I didn’t want to “do” the Three Weeks. I didn’t feel like trying to deflate my already flailing mood. I didn’t go out to any live concerts during this period, but, let’s face it, I don’t usually go to live concerts all that often anyway.
But what to do about Tisha B’Av? I could not really be in the mood for commemorating the loss of the Temples in Jerusalem during the Three Weeks or Nine Days, and just do the minimal, rote requirement, but ignoring Tisha B’Av is out the question for me.
For one thing, there are these excerpts from the first chapter of Eichah that lay forth my pain for the world to see. I know it isn’t my pain, but it is. It is all of our collective pain, since the Temple was destroyed and everything went to hell. The agony of unceasing tears and of soul-rending sighs are expressed here, and are heard by the entire congregation, which sits on the floor, in the dark, partaking in the terribleness that was and still is. In Judaism, I feel like all of the pain that ever was, still is on Tisha B’Av. That’s part of the beauty of this religion that re-enacts both redemption and suffering, each in its own time, but together, as a community. “Behold my pain!” the author of Eichah proclaims in 1:18. “וּרְאוּ מַכְאֹבִי” How often do I want to shout that from the rooftops? Often. (Hence the blog, among other outlets.)

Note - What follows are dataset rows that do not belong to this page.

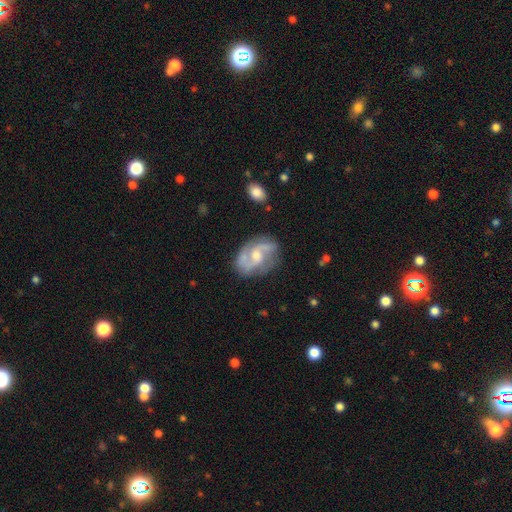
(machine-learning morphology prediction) A featured or disk galaxy (82%) with no bar (46%), 2 (82%) medium (51%) spiral arms (94%) and a moderate central bulge (56%).

Vote fractions:
- Smooth or featured? featured or disk: 82% / smooth: 12% / star or artifact: 6%
- Edge-on disk? no: 97% / yes: 3%
- Bar? no: 46% / weak: 45% / strong: 8%
- Spiral arms? yes: 94% / no: 6%
- Spiral winding? medium: 51% / loose: 29% / tight: 19%
- Spiral arm count? 2: 82% / can't tell: 7% / 3: 5% / 1: 4% / 4: 1% / more than 4: 1%
- Bulge size? moderate: 56% / small: 33% / none: 5% / large: 5% / dominant: 1%
- Merging? none: 68% / minor disturbance: 21% / major disturbance: 9% / merger: 3%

Just as Sukkot and Simchat Torah are difficult holidays for me, because they so often proclaim the “season of our joy” just as my Seasonal Affective Disorder is kicking into high gear, I find some solace in the open expression of sadness that Tisha B’Av welcomes into my community. Sadness is not only okay on this day, it’s required. Finally, something that’s easy for me! But also, the acknowledgment that sadness is a part of life, a part of our history, a part of our tradition, somehow makes me feel more a part of things, less on the sidelines, peering in through a window.
There is a second reason to not give up on Tisha B’Av, just yet. And that is the way that Tisha B’Av can try to pry me away from my own gaping pain and open my eyes to that of others. We don’t only cry for the loss of a building and sovereignty when we cry on Tisha B’Av. As illustrated by these verses from chapter two of Eichah, we also cry for the tremendous human suffering that accompanied the destruction of Jerusalem.
One of the many, many problems with being depressed and with struggling with depression is how self-centered it makes one. I wake up each morning wondering if I will make it through the day. Will I get up? Will I eat properly? Will I shower? Will I get any work done? How will I feel? Will it be better or worse than yesterday? The self-centeredness of my distress is, itself, distressing. I can’t necessarily force my way out of it. One thing that was great about a recent vacation that I took was how it took me outside of my closed little world of dark rooms and self-loathing and out into the world.
I hope that this Tisha B’Av and every future Tisha B’Av will turn from a day of sadness and mourning into a day of redemption and ever-lasting happiness. And I hope that you all find your ways through this difficult and confusing day of tears, but not the tears we’re used to. I’d love to hear your thoughts.